中世の丹沢山地 史料集 index

 『八菅山光勝寺再興勧進帳』(応永二十六年 1419年)
(八菅神社 蔵)

「夫以当山者忝行基菩薩草
創之地天人聖衆之遊化場也
宜哉昔八丈八手之玉幡自都
卒天降臨此山時八本之菅根
忽然出生受之故称八菅寺者
也竊尋建立始行基為一天四
海之護持令造立釈迦阿弥陀
薬師三佛其後数代日副海老名
季貞亦安置大日尊像是則
源家繁盛之基也然以来星
霜年旧照鑒之日新也凡霊
佛霊社以何興廃随時恨哉
今已徒衆貧乏僧坊零落自
然當来然則堂舎軒朽風
拂天井之塵佛前恒闇月挑
常住之燈爰盛誉少有前因
■今務當山之職債見此
(「救」の下に「心」か?)
破壊胸中鬱々感涙漣々
嗚呼不如成否者明慮之知
処也予只励純一之志催緇
素貴賤之方施若乗三寶憐
争不遂彼再興焉和合因縁
有馮縦亦宿縁薄護法之善
神聊加広厚恵令成就弟子
大願此以善利上報四恩下資
三有群生乃至為備天下安全
武運長久御祈祷恐々頓首
敬白仍勧進帳如件

 應永廿六年正月 日勧進沙門敬白
 

   左兵衛督源朝臣(足利持氏花押)」


 この史料は、かつては「八菅山光勝寺再興勧進帳写」とされていましたが、近年の鑑定で写しではなく本物であると認定されています。

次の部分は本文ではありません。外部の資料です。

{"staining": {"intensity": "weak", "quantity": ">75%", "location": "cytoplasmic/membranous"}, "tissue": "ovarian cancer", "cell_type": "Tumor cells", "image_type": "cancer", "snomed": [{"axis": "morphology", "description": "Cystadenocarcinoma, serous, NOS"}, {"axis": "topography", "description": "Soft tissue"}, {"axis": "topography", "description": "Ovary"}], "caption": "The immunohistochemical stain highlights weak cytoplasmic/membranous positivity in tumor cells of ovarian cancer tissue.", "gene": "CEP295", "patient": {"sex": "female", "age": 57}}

 内容からは、当時の八菅山が荒廃していた様と再興にかける勧進僧の意気込みが伝わります。八菅山光勝寺の本尊であった釈迦如来・阿弥陀如来・薬師如来の由来を説き、海老名季貞が大日如来像を安置したこと、これが源家の繁盛を祈願してのこと等が記されています。また、海老名季貞の墓と伝えられる五輪塔も八菅山内にあります。

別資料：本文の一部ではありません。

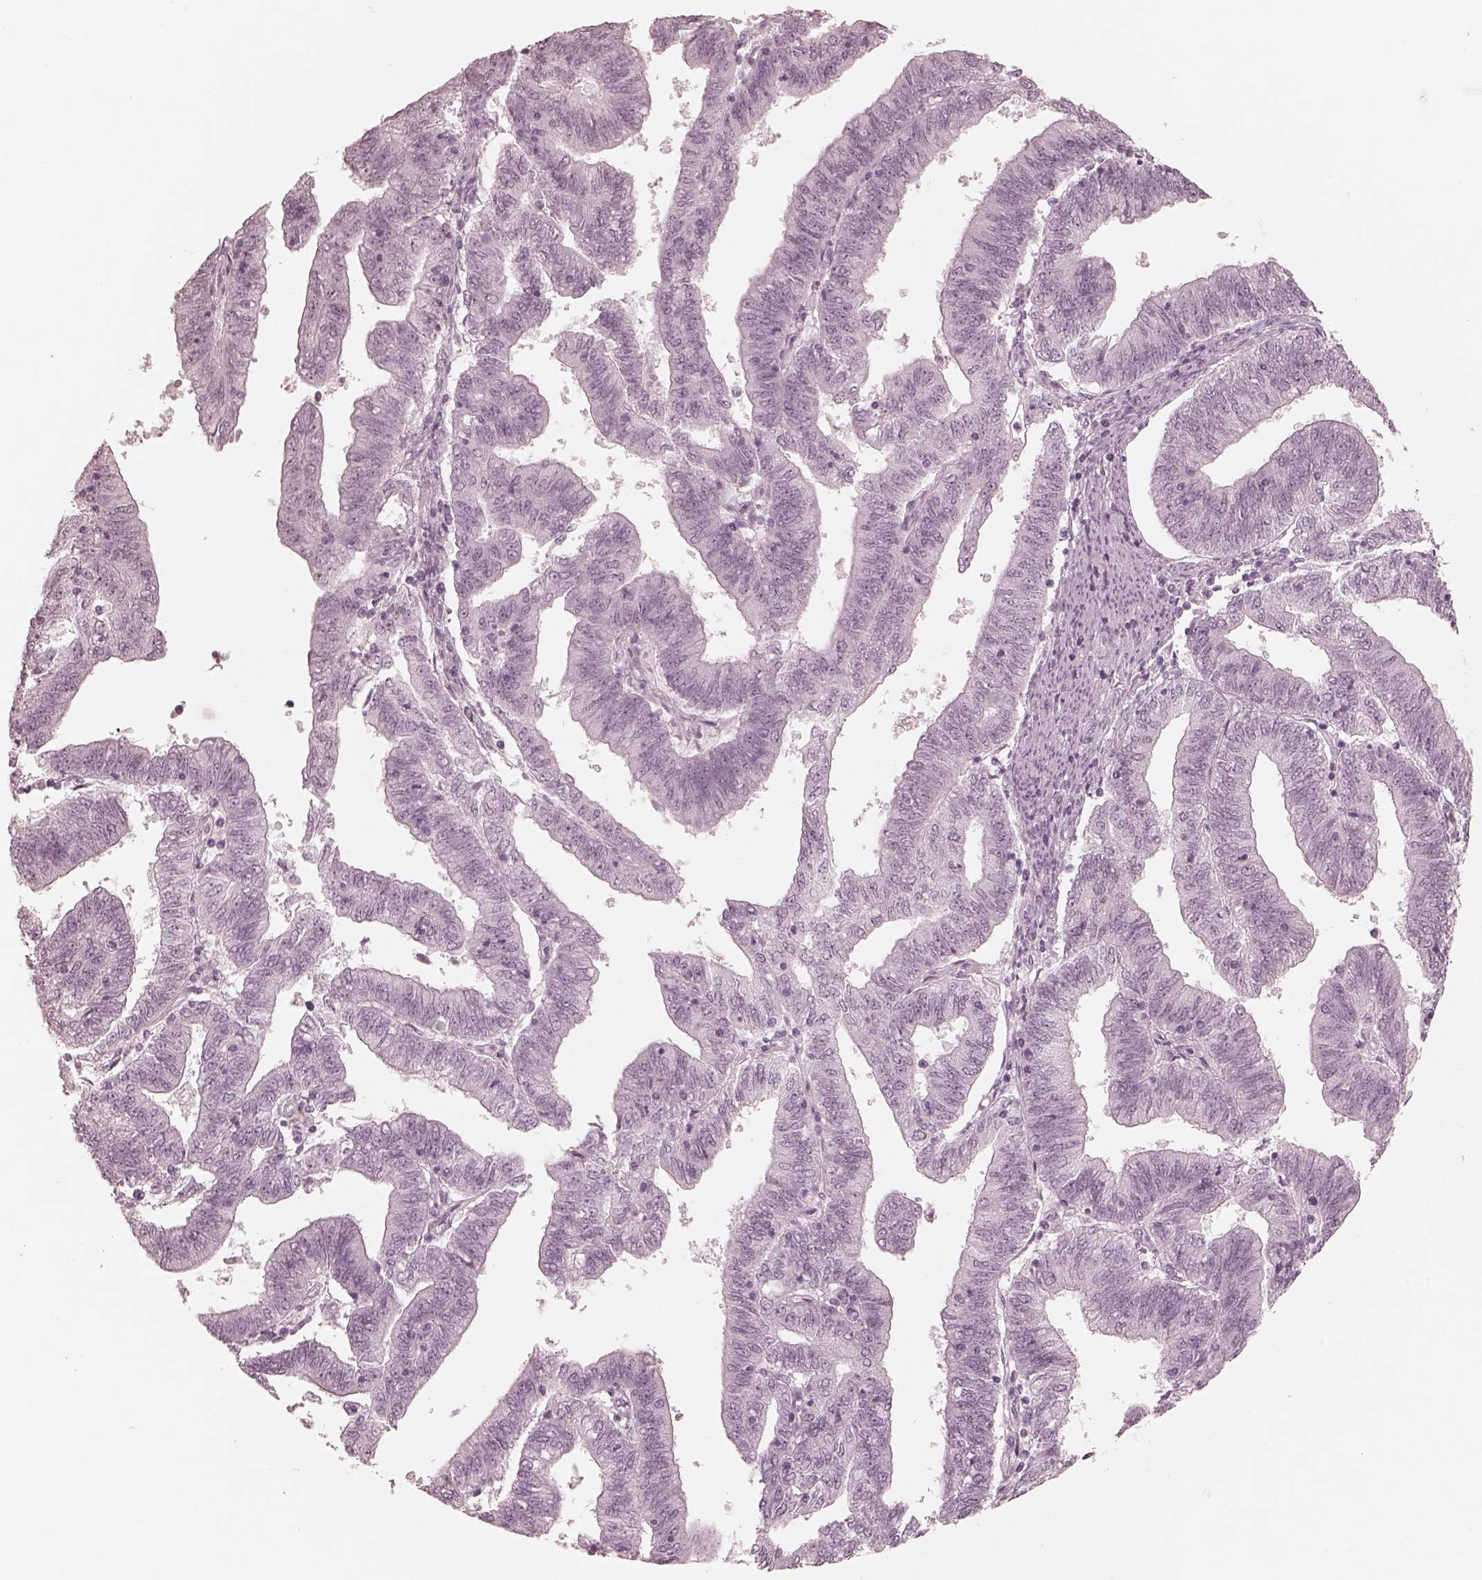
{"staining": {"intensity": "negative", "quantity": "none", "location": "none"}, "tissue": "endometrial cancer", "cell_type": "Tumor cells", "image_type": "cancer", "snomed": [{"axis": "morphology", "description": "Adenocarcinoma, NOS"}, {"axis": "topography", "description": "Endometrium"}], "caption": "Tumor cells are negative for protein expression in human endometrial cancer.", "gene": "CALR3", "patient": {"sex": "female", "age": 82}}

なお、この勧進帳からは、修験的な要素を読み取ることはできません。宗教的な権威は行基であり、役小角ではありません。15世紀の八菅山は、一山組織 光勝寺が崩壊の危機に瀕し、宗教者の数も少なく修験の勢力が弱かったのでしょうか。文明十八年(1486)に丹沢山麓を訪れた聖護院門跡 道興は東国の熊野系修験(熊野先達)の拠点をこまめに回っていますが、大山寺、日向霊山寺、熊野堂(厚木市旭町)を回ったあとは八菅をパスして武蔵へ向かっています。